EXERCISE SET —
- 1) In the blog post about time, what did the writer's family exchange for time?
- 2) Please carry on the blog post about time, picking up after its final sentence.

>> begin PAGE EXCERPT

Commencements a week from Wednesday.
Graduation open house the Saturday after commencements.
Eastern Michigan University; here comes our Mac!

Psalm 144:3
O LORD, what is man that you care for him, the son of man that you think of him?

Wednesday, May 16, 2007

Time

I am quite old-fashioned. The busyness of the culture that I inhabit annoys me and I work hard not to conform. I don't like working a full-time job and I'd like to be home more than I'm gone.
When daboyz were small, I had the distinct and rare honor of being a full-time-stay-at-home mom. We were dirt poor and I would do it all again. I began working part time at a pre-school when the younger was in school all day in the first grade. I slowly increased my work hours as a contingent parapro from there until I started full time employment with our local school system a few years later. I worked with schools intentionally so my schedule would coincide as closely as possible with my kids. I never worked weekends, evenings, holidays or summers. If some of you are sighing with the great luxury by which I lived you are right to be envious. We exchanged expensive vacations, new cars and a large home for time. That's all it was really, time to be here and available. Time to be a presence to my children who was dependable, in a way ever-present. I wanted any forays I took into the world to be nearly imperceptible to them. I wanted them to feel that they were the center of it all.

>> end PAGE EXCERPT
>> begin EXTRACTED RECORDS

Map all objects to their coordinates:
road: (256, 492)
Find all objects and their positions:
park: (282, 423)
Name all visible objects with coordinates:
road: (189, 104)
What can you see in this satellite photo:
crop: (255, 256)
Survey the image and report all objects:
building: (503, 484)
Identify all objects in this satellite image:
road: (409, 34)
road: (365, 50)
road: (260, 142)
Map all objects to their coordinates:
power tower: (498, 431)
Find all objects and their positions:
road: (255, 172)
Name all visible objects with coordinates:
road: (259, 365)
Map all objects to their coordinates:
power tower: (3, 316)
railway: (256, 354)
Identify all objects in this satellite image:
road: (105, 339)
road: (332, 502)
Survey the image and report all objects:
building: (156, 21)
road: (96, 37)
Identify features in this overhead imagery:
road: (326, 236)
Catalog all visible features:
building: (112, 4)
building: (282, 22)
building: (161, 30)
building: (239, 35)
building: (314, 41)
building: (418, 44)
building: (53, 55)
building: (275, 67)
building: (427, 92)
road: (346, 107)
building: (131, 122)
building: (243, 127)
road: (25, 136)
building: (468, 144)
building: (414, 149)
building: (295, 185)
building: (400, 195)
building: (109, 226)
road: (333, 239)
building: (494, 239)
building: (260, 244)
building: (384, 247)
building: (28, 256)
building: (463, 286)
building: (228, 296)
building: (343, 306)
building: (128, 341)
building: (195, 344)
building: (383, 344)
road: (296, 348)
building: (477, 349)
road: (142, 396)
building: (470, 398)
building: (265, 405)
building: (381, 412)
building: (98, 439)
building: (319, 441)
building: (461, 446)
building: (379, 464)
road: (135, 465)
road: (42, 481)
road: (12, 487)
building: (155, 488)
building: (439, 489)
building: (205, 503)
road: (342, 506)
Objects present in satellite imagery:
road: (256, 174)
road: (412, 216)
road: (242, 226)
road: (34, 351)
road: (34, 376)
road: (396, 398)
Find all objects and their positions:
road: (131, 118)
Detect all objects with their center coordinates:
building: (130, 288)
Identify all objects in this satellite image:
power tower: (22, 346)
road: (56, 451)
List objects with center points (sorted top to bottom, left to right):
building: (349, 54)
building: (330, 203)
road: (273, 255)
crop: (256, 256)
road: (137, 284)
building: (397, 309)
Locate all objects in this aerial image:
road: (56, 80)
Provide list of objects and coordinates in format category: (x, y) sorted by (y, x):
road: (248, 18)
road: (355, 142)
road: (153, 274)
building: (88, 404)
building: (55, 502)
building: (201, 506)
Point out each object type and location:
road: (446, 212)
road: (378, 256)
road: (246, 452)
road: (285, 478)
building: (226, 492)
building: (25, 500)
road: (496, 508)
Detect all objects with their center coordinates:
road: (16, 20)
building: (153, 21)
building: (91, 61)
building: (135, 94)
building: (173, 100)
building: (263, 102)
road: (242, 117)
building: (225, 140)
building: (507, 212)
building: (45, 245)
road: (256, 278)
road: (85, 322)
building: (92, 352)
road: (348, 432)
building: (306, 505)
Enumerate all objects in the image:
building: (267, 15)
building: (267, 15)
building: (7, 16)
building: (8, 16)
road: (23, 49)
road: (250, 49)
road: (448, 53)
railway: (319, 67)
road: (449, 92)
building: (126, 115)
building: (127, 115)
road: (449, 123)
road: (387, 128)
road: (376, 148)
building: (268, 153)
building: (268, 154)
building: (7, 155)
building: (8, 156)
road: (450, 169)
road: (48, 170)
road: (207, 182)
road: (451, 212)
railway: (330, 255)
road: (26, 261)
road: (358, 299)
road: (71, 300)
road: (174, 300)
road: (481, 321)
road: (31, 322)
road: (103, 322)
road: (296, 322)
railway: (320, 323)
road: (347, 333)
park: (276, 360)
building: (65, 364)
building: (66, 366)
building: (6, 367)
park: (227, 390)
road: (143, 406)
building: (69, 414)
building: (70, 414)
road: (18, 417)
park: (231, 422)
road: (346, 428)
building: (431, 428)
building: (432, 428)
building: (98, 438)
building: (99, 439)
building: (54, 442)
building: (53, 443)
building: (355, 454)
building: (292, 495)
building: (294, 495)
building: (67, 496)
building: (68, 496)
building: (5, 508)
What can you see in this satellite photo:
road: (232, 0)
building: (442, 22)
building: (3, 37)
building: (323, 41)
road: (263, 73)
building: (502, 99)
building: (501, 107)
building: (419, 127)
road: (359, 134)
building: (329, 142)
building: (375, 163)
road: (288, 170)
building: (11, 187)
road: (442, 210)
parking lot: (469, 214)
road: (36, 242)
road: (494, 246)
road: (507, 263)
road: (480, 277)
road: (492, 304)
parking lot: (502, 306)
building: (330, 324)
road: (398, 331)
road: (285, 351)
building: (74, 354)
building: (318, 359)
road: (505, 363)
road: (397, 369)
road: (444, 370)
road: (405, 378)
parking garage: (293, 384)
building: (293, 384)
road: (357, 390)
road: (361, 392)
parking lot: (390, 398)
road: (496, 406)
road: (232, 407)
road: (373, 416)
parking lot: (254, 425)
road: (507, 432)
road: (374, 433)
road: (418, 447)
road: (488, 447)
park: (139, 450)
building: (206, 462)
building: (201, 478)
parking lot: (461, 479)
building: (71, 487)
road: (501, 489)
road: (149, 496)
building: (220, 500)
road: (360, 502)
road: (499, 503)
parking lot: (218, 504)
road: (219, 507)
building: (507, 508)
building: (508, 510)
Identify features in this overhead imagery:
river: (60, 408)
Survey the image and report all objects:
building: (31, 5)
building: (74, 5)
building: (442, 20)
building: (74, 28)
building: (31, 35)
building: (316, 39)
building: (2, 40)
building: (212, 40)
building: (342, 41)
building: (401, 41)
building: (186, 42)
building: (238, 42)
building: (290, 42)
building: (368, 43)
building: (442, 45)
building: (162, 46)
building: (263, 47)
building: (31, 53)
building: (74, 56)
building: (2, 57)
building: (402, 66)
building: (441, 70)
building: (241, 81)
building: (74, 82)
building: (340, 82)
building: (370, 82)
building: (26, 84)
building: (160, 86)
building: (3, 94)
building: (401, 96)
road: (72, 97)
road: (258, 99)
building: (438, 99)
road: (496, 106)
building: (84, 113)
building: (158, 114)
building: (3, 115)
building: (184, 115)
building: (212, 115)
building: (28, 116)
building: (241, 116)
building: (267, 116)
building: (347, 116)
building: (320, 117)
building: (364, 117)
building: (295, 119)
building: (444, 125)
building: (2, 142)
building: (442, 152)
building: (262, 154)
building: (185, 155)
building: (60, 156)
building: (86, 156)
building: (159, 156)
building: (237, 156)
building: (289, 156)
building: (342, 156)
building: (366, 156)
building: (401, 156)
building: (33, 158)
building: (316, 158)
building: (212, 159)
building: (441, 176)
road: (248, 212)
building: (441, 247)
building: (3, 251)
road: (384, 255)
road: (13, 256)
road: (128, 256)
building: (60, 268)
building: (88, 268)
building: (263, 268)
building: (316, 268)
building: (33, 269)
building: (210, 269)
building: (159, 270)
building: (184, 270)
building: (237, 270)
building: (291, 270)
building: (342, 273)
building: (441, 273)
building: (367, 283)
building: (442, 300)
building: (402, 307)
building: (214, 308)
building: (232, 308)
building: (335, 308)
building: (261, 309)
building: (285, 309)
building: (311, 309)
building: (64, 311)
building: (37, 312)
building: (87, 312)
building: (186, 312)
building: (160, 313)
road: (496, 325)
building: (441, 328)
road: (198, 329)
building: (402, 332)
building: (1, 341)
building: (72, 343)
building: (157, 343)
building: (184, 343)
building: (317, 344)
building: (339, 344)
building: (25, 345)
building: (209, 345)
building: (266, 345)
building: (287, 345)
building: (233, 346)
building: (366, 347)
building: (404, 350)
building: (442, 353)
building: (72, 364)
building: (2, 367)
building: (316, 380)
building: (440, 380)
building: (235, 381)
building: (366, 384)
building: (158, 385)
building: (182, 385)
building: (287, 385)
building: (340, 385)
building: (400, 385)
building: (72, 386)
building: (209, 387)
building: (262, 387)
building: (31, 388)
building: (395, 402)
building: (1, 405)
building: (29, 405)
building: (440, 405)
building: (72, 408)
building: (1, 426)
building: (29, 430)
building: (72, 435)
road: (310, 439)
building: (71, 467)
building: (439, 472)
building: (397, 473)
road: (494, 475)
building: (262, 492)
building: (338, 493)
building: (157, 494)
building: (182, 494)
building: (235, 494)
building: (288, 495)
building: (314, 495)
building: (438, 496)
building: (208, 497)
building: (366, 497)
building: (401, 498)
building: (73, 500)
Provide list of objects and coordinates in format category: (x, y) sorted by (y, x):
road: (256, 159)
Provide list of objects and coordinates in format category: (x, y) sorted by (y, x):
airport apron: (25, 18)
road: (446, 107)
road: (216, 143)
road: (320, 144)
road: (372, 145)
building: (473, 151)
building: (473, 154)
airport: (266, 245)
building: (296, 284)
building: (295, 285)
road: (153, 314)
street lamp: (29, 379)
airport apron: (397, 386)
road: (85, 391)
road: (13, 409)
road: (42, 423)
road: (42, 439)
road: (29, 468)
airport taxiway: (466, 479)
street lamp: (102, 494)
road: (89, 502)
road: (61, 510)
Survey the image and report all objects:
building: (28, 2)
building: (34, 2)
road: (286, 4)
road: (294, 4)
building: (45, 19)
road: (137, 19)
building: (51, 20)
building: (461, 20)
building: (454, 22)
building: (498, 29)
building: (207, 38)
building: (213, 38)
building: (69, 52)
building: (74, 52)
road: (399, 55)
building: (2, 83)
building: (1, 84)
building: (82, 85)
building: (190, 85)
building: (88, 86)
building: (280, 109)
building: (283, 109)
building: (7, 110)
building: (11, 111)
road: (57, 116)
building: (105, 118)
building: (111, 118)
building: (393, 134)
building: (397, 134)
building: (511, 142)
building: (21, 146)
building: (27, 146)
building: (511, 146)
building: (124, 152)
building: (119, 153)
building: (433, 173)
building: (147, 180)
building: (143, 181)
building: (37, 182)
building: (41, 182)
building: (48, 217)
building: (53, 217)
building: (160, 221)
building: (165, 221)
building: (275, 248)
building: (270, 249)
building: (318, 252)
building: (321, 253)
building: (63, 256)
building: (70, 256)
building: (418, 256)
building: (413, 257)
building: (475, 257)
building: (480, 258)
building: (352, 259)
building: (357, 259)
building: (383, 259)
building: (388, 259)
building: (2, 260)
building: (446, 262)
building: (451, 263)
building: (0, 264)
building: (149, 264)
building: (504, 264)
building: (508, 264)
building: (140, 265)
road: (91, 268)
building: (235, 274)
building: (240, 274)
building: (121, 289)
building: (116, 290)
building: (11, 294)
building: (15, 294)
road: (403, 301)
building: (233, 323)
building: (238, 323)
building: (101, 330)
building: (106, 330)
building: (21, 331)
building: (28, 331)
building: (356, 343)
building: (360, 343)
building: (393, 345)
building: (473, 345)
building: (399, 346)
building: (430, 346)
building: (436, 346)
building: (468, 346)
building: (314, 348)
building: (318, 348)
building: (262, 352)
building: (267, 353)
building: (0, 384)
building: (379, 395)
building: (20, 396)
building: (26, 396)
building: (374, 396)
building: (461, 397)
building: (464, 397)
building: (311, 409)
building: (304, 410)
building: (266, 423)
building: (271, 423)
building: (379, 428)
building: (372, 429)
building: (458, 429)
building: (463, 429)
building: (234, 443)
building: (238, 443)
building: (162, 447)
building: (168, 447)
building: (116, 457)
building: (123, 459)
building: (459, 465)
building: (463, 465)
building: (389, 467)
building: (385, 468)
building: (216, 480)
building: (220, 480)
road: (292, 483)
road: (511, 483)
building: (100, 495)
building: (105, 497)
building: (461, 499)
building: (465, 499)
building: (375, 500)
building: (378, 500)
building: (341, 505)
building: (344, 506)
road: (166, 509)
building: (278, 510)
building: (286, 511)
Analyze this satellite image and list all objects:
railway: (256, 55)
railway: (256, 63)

>> end EXTRACTED RECORDS

TASK-BY-TASK OUTPUTS —
- 1) Expensive vacations, new cars and a large home.

- 2)
I unashamedly drove them to school and arrived about ten minutes late every morning to my job. I will remain forever in the debt of the principal and teacher I worked with who never batted an eye at my insolence. If my kids were home sick, I took the day off too.
For the first time in their and my life, I worked through the summer in 2004. It seems that nurses do not take the summer off, nor holidays, weekends or evenings. It was an adjustment for all of us although my little boys were now fifteen and sixteen years old. I worked a few holidays too although I've been very good at sneaking out of those more than I should. I am blessed to work straight day shift and after two years on the job, my promotion changed my work hours. No more weekends.
Now I have a seventeen year old graduating high school and an almost nineteen year old in college and working full time. I work a forty hour week. I'm not here when they get up in the morning. I'm asleep when Jay gets home at night. Mac is on the go constantly between ministry, friends and just being a person who likes to be out there breathing in life.
I've been criticized more than congratulated on my stubborn greed concerning time. I've turned down lots of invitations to lots of things with no good excuse other than "them", this family of mine. I pass on over-time that would shoot my pay through the ceiling because I can't come up with a figure worth additional hours away from home. That standard forty is all I'm willing to give.
I've been judged unwise because I don't join in girls' nights out and clubs and get-togethers. I've frustrated more than one pastor who want me to take on after hours ministries. I've been told, "Your kids are grown, they don't need you at home."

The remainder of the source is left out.